Я сворачиваю еще рубашку, кладу в чемодан, резко сажусь на кровать.
— Терпеть не могу быть между, — наконец говорит — признает — она.
— Черт побери, — кричу я. — Зачем он тебя впутал?
— Не ори.
— Мне похуй. Я забираю его завтра пол-одиннадцатого, хочет этот ублюдок ехать или нет.
— Лес, не ори.
— Меня достало.
— Я не… — заикается она, — я не хочу так. Хватит уже. Терпеть не могу торчать между.

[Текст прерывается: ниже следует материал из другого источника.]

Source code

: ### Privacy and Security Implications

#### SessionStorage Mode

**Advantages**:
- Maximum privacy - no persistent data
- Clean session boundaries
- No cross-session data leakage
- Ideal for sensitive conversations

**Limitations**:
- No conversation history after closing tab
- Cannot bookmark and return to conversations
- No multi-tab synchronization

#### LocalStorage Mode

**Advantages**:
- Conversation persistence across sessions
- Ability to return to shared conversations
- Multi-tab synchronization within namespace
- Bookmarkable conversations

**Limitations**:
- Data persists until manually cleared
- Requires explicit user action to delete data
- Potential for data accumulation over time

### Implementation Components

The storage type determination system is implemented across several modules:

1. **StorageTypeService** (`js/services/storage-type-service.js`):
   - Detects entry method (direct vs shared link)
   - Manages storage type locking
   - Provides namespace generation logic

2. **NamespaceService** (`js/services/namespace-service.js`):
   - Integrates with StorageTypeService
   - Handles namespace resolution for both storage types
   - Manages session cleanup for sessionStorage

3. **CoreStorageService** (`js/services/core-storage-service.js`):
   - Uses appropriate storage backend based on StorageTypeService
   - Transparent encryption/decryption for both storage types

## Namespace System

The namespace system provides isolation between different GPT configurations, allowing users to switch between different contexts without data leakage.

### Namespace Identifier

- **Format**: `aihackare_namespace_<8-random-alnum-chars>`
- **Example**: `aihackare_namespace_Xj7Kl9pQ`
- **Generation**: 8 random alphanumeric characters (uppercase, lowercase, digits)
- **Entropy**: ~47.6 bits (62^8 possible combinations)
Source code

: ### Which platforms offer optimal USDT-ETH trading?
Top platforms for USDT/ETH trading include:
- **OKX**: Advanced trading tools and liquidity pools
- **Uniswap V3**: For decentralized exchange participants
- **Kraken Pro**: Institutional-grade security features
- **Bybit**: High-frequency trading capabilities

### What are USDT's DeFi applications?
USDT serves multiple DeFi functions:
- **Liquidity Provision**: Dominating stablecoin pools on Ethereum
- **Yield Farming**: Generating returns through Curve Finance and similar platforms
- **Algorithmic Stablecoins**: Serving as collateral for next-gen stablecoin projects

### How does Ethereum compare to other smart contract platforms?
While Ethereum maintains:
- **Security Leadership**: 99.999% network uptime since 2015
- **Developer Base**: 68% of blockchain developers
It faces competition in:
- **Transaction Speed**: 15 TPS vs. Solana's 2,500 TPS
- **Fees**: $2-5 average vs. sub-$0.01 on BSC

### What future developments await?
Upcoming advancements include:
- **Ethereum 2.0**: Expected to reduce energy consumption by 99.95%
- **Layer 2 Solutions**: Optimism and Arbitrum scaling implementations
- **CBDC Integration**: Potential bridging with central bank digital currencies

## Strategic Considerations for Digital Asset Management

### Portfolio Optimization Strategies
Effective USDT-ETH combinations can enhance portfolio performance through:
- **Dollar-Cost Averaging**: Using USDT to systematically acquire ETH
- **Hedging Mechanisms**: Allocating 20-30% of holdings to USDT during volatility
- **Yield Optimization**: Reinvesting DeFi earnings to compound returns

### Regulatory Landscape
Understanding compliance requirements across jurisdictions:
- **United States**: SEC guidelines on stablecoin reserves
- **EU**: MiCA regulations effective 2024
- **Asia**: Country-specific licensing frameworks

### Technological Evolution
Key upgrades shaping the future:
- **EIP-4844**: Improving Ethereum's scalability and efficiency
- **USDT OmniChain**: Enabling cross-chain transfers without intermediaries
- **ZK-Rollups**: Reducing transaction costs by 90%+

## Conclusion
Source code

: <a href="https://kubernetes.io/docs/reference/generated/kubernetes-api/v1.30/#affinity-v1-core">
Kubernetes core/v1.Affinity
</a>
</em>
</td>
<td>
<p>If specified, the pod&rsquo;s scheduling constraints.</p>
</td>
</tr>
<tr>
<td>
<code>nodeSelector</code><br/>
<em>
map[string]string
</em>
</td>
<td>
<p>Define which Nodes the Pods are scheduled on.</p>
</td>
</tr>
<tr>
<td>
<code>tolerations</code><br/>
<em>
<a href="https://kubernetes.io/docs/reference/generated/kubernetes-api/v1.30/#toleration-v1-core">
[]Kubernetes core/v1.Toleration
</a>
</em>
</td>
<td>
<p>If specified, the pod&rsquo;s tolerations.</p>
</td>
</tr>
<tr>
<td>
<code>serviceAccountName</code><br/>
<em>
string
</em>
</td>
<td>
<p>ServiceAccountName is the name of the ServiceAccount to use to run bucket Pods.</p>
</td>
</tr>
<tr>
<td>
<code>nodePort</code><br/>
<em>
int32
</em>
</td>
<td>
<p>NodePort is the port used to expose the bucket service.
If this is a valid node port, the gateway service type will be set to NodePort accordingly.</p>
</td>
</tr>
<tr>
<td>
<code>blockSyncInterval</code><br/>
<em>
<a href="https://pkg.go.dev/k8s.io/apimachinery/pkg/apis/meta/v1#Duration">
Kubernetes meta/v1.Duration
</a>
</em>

— Элина, — предупреждаю я. — Скажи ему, что он едет. Я знаю, он дома. Скажи, что он едет.
— Лес, что ты станешь делать, если он правда решит не ехать? Убьешь его?
В глубине их дома, у нее в спальне, хлопает дверь. Элина тяжело вздыхает.
— Я так не хочу. Не хочу между вами торчать. С девчонками говорить будешь?
— Нет, — бормочу я.
Вешаю трубку, иду на балкон пентхауса с коробкой «трисквитов», стою под апельсинным деревом. По автостраде движутся машины — красная ленточка, белая текучая полоса, и едва злость схлынула, во мне проклюнулась нежность — странно, безнадежно искусственная. Звоню Линчу, хочу сказать, что поеду с ним, О'Брайеном и Дэйвисом в Лас-Крусес, но к телефону подходит Линчева подруга, и я вешаю трубку.
В десять утра лимузин забирает меня с работы в Сенчури-Сити. Шофер Чак открывает мне дверцу, забрасывает в багажник два чемодана. По пути за Тимом я наливаю себе «Столичной» — чистой, со льдом, и выпиваю так быстро, что даже неловко. Наливаю еще полбокала с кучей льда, сую в магнитофон кассету Сондхайма[20], откидываюсь на спинку и гляжу в тонированные окна, лимузин ползет по Беверли-Глен в Энсино, где Тим живет на каникулах.